The Saudi Arabian Perestroika!

By: Fahed Khitan

تم نشره في Tue 26 April / Apr 2016. 08:09 PM
  • Fahed Khitan

It was crucial for Saudi Arabia to make this major turn. Internal and external factors left the Kingdom of Saudi Arabia not much of a choice, especially in the aftermath of the recent tremendous changes in global markets and economy, and the de-prioritisation of Gulf oil value to Western strategies.

On the domestic level, the reinterring Saudi system has drained the State to the point that it has become unable, in spite of great fortunes, to tend to popular demands, nor to meeting the necessities of modernity and modernisation; a vital determining factor fore-brought by cross-continental media and other global factors.

The Saudi-turn was inevitable, due to the decades hooked on oil, and administrated by unilateral, exclusive, submissive cultures that have driven societies to the edge.

Next to the importance of the economic aspects of the “Saudi Vision 2030”, the agendas and programmes entailed in the strategy for what the Saudi society should become in the future, is even more interesting.

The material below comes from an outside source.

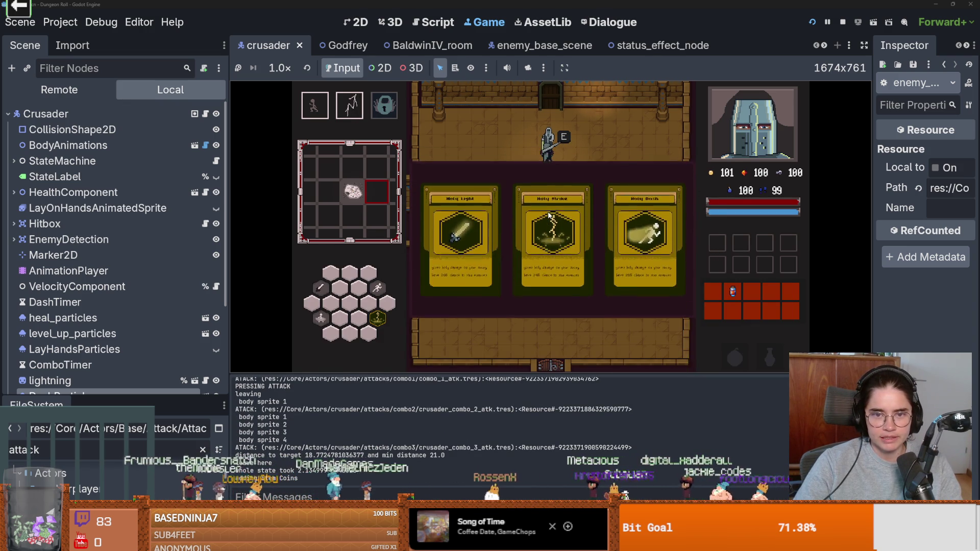
{"action": "left_click", "coordinate": [549, 216]}
At the door, enable debug to list every room and pick the goblin room.
{"action": "key", "text": "e"}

The strategy designed, touches dangerously on taboos once deemed untouchable; breaking a variety of cultural, social, and historical boundaries; should it succeed, that would lead Saudi Arabia to an unprecedented place.

Before the “Vision” was announced, and before Heir of the Saudi Hair to Royalty, Prince Mohammad bin Salman articulated these changes, never have we heard words like “transparency” and “governance” in official Saudi discourses and speech. More so, the people’s right to look into the “Aramco” budget, and lift subsidies on rich social and royal segments? Expenditure control? Tourism and entertainment? Saudi Arabia’s history before Islam!?!

Prior to “Al Arabiya’s” interview, we had not yet to meet a Saudi official with such a graceful and forthcoming command of speech, with this dynamic dialect in defence of His views; he even admits to their being resistance to his views within Saudi Arabia, and declares readiness to debate with those who oppose. This is all new for Saudi Arabia, and it is a great leap on the way to openness.

But Mohammad bin Salman’s battle is not going to be easy. The conservative powers in control over the State and Society’s strongpoints will put up a heck of a fight. Moreover, stubborn bureaucracy there is actually able to brake reformation to a halt, should no other resistance present itself. The experiences of many states and monarchies before Saudi Arabia down this path indicate it.

Accordingly, the Vision holder has no other option but to work on aggregating a vast-based popular current; within state institutions, society, and media, to adopt his project, fend for it, and its execution. This, make no mistake, is a great challenge for a country like KSA; lacking general labour and work traditions, civil society organisations, as well as freedom of press and media.

In other words; the success of this developmental economic strategy is bound to democratisation and democratic reformations that would toll on press, media, and base for the surge of active, influential civil society organisations, to preface in parallel a roadmap that is crucial to economic and developmental progress.

Global and neighbouring Arab powers are interested in seeing the “Saudi Perestroika” through; because the tremendous opportunities to be set in motion by the Saudi Sovereign Wealth Fund will soon motor world economy, development, and gigantic investment projects.

Eventually, this major Saudi turn, on some level, comprises an objective response to the dramatic American redirection in foreign policy, and marks the end of the golden era between Washington and Gulf Countries, with the receding value of oil in American strategy.

That said, Saudi Arabia had no choice, along with Gulf allies, but to establish a new role that goes beyond oil and dependency on the West.